AI search engine Exa announced an $85 million Series B funding round led by Benchmark at a $700 million valuation, with participation from Lightspeed, Nvidia, and Y Combinator. The company, which launched its first search engine in November 2022—just two weeks before ChatGPT's release—has since pivoted to serve the rapidly growing AI application market.
Peter Fenton from Benchmark, who has taken seven companies public, will join Exa's board as the company scales its search infrastructure designed specifically for artificial intelligence systems rather than human users.
Exa already serves thousands of customers ranging from AI development tools like Cursor to major private equity and consulting firms. The company positions itself as addressing fundamental differences between how AI systems and humans search the web, requiring faster speeds, comprehensive data access, and enterprise-grade privacy features.

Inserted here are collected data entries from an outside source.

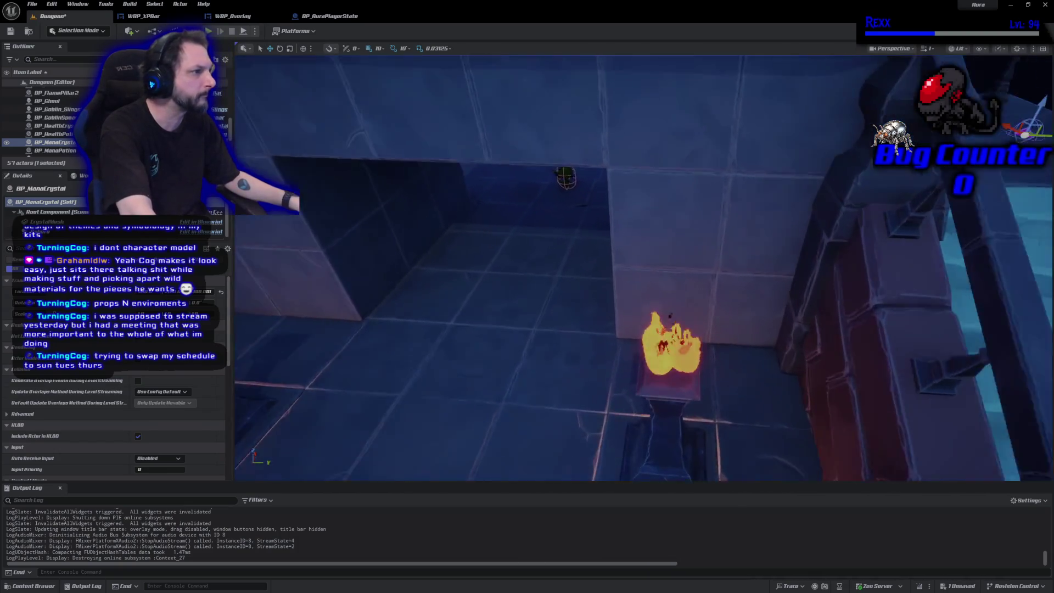
key("w")
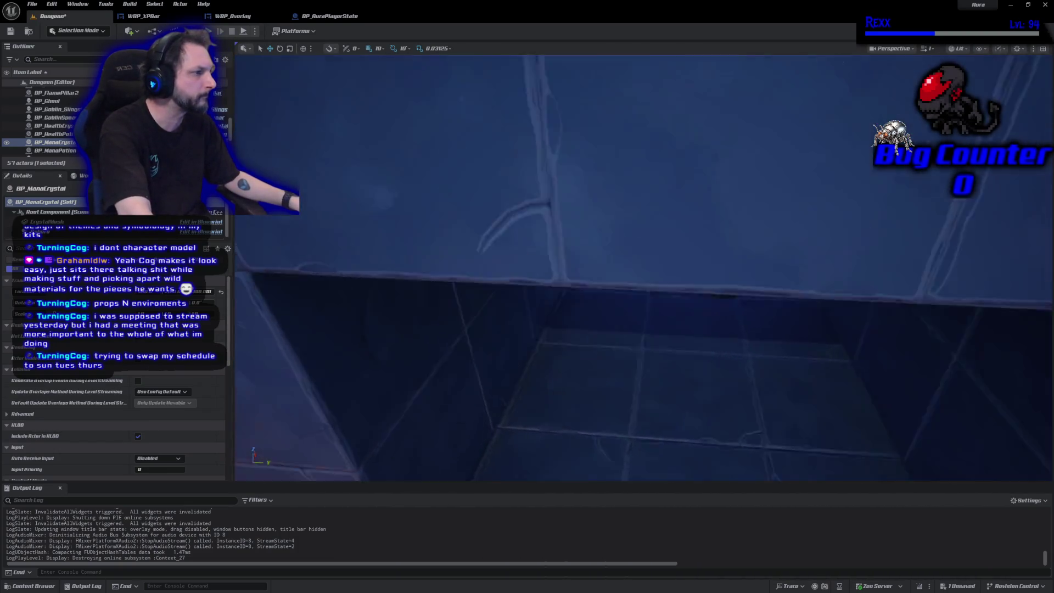
key("w")
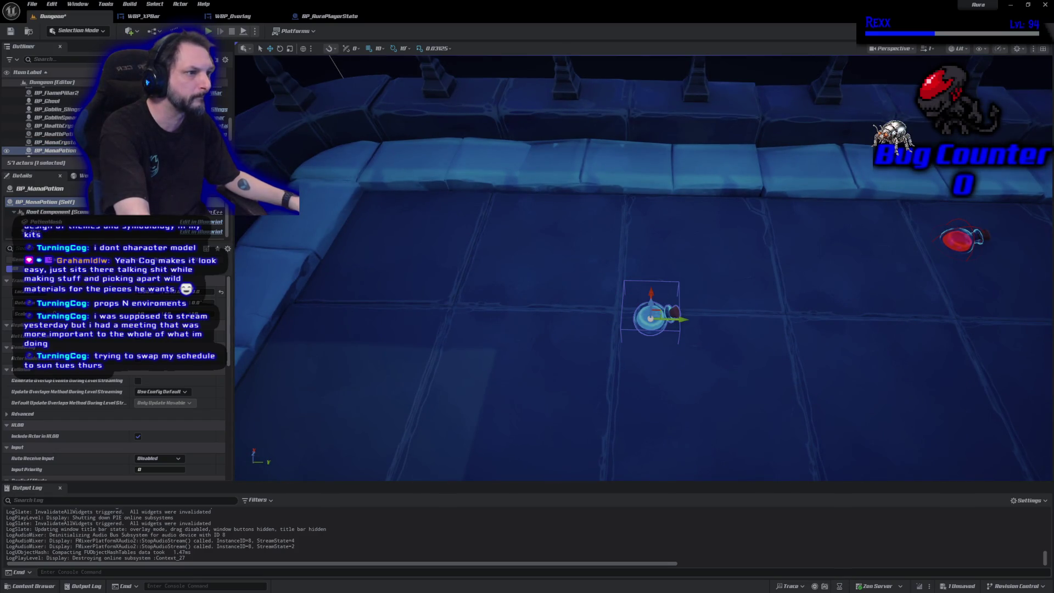
- Open the BP_ManaPotion Blueprint and select its Instant Gameplay Effect Class variable
key("ctrl+e")
left_click_drag(704, 366, 650, 350)
left_click(500, 278)
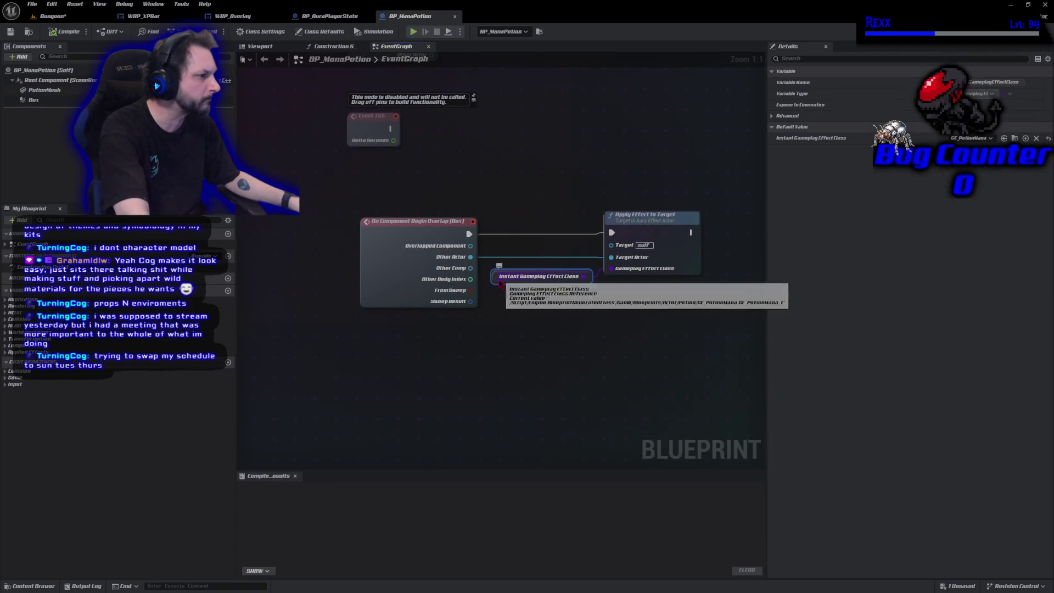
- Review GE_PotionMana and the CT_Potion ManaCurve values, then close CT_Potion and return to Dungeon
left_click(1015, 137)
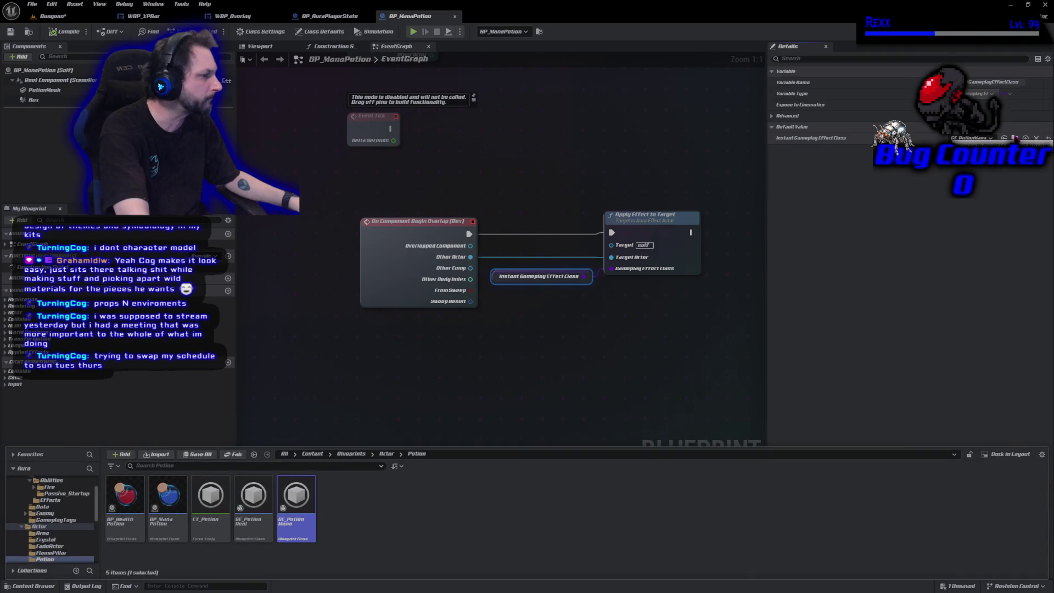
double_click(308, 517)
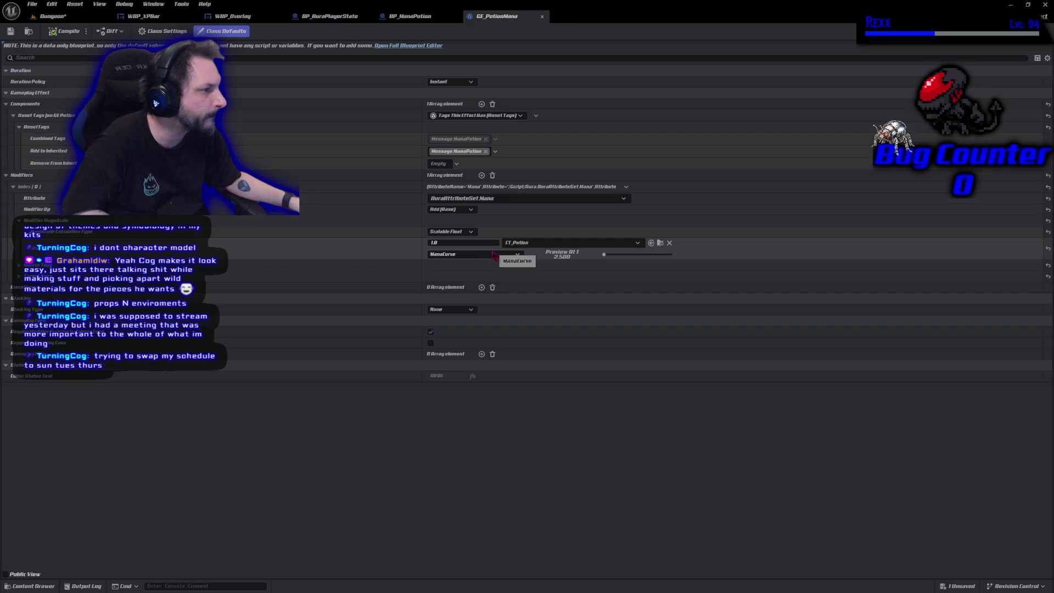
left_click(660, 243)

The funding comes as AI applications increasingly require real-time web data access. Traditional search engines built for human browsing patterns struggle with AI systems' need for structured, high-volume data retrieval across multiple concurrent queries.
Exa built its search engine from scratch, allowing the company to offer zero data retention policies crucial for enterprise customers handling sensitive queries. The platform delivers sub-450ms latency and full webpage content rather than just links and snippets.
The company operates two main products: a traditional API for developers and "Websets," which provides comprehensive datasets for large-scale research applications. Nvidia's participation in the funding round signals validation from a key AI infrastructure player.
With the Series B capital, Exa plans to scale its indexing infrastructure to cover more of the world's information, expand its $5 million GPU cluster by 5x for research acceleration, and grow its engineering and go-to-market teams.
The company is hiring across engineering roles including backend, infrastructure, and machine learning research engineers, as well as go-to-market and operations positions as it enters what founder Will Bryk calls "stage two" of the company's development.